Immunoglobulin μ Heavy Chains Do Not Mediate Tyrosine Phosphorylation of Igα from the ER- cis- Golgi

Abstract

Signals delivered by Ig receptors guide the development of functional B lymphocytes. For example, clonal expansion of early μ heavy chain (μHC)-positive pre-B cells requires the assembly of a signal-competent pre-B cell receptor complex (pre-BCR) consisting of a μHC, a surrogate L chain, and the signal dimer Igαβ. However, only a small fraction of the pre-BCR is transported to the cell surface, suggesting that pre-BCR signaling initiates already from an intracellular compartment, e.g., the endoplasmic reticulum (ER). The finding that differentiation of pre-B cells and allelic exclusion at the IgH locus take place in surrogate L chain-deficient mice further supports the presence of a μHC-mediated intracellular signal pathway.
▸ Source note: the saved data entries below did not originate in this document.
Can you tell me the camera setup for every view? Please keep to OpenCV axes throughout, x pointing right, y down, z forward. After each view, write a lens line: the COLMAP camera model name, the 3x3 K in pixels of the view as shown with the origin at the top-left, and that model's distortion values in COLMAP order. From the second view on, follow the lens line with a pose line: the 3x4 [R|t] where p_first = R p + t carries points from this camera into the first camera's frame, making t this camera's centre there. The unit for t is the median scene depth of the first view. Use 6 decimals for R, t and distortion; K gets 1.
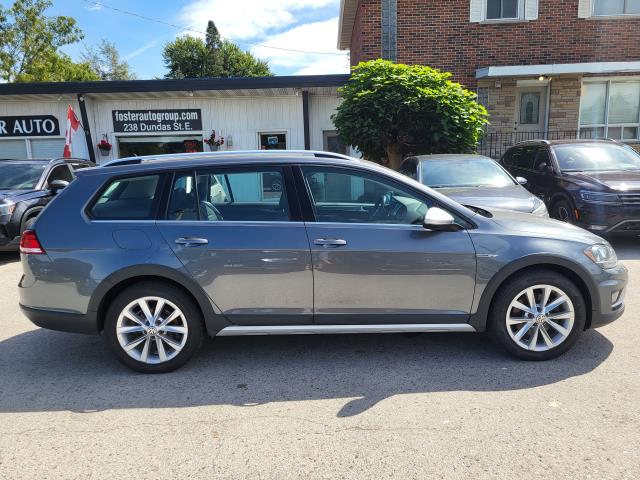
lens RADIAL K [[486.9, 0, 319.0], [0, 486.9, 247.3], [0, 0, 1]] dist [0.008300, 0.001581]
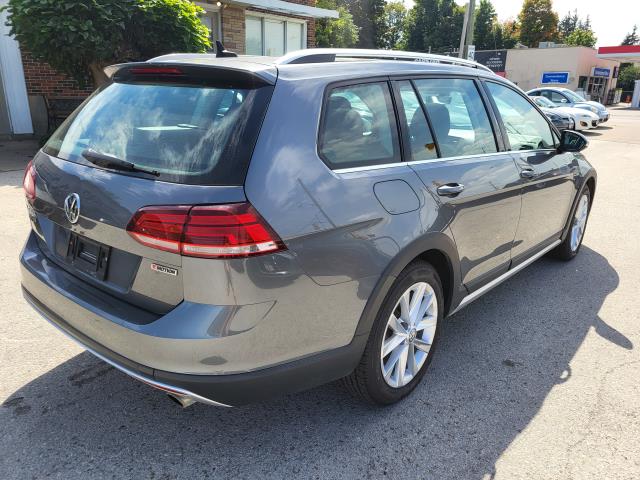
lens RADIAL K [[486.9, 0, 319.0], [0, 486.9, 247.3], [0, 0, 1]] dist [0.008300, 0.001581]
pose [[0.660280, -0.184295, 0.728056, -0.288620], [0.083670, 0.981440, 0.172554, -0.021643], [-0.746344, -0.053017, 0.663446, 0.221018]]
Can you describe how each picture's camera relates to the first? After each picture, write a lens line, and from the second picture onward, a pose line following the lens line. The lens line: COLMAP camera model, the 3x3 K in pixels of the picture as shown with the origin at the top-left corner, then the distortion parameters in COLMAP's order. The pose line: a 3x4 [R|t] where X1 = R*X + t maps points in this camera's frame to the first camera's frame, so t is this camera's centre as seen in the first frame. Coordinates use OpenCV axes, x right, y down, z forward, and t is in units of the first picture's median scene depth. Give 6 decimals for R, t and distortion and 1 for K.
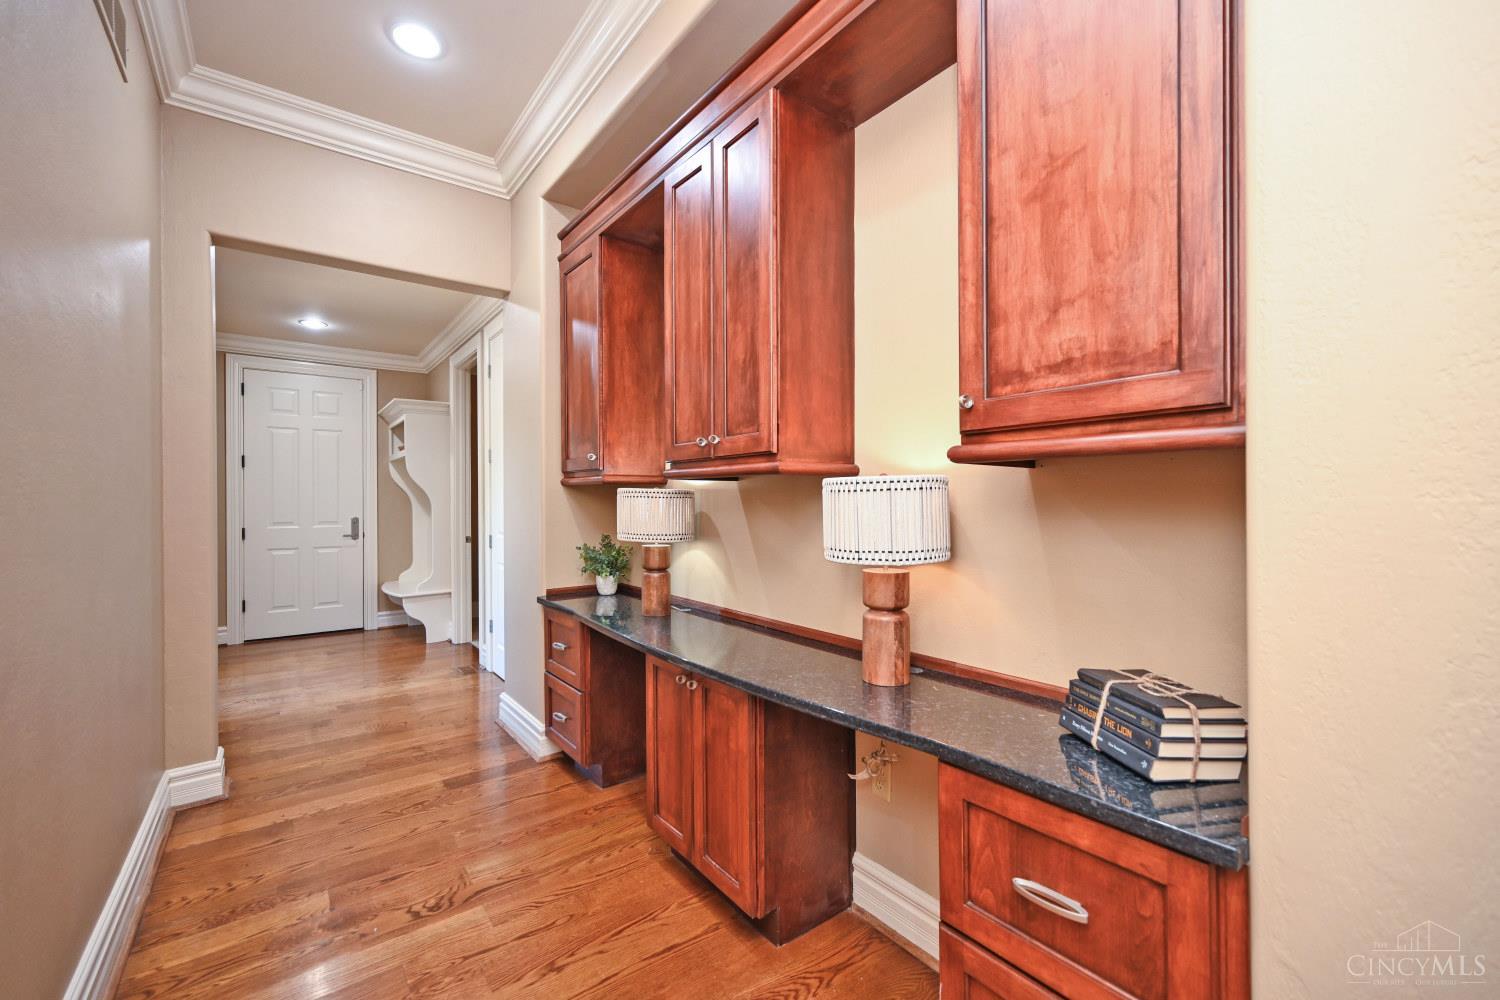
lens RADIAL K [[623.1, 0, 754.5], [0, 623.1, 503.5], [0, 0, 1]] dist [-0.000328, -0.000011]
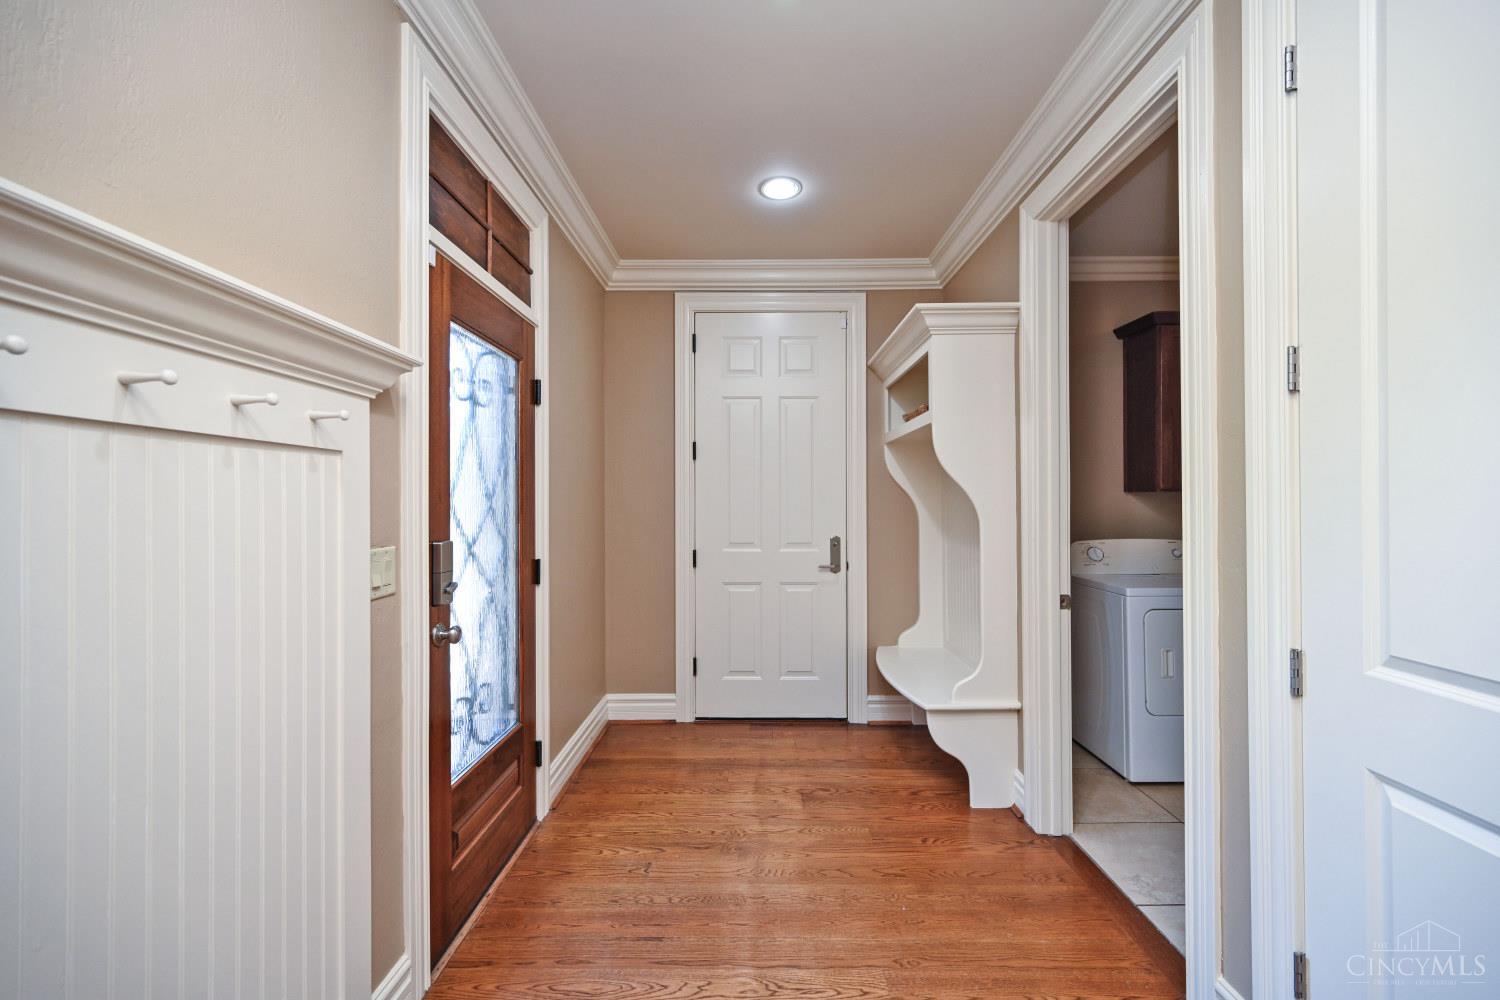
lens RADIAL K [[623.1, 0, 754.5], [0, 623.1, 503.5], [0, 0, 1]] dist [-0.000328, -0.000011]
pose [[0.795319, 0.005042, -0.606170, -0.359240], [-0.001903, 0.999981, 0.005822, -0.014653], [0.606188, -0.003477, 0.795313, 0.501330]]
To determine whether a signal-competent Ig complex can already be assembled in the ER, we analyzed the consequence of pervanadate on tyrosine phosphorylation of Igα in J558L plasmacytoma and 38B9 pre-B cells transfected with either a transport-competent IgL chain-pairing or an ER-retained nonpairing μHC. Flow cytometry, combined Western blot-immunoprecipitation-kinase assays, and confocal microscopy revealed that both the nonpairing and pairing μHC assembled with the Igαβ dimer; however, in contrast to a pairing μHC, the nonpairing μHC was retained in the ER-cis-Golgi compartment, and neither colocalized with the src kinase lyn nor induced tyrosine phosphorylation of Igα after pervanadate treatment of cells. On the basis of these findings, we propose that a signal-competent Ig complex consisting of μHC, Igαβ, and associated kinases is assembled in a post-ER compartment, thereby supporting the idea that a pre-BCR must be transported to the cell surface to initiate pre-BCR signaling.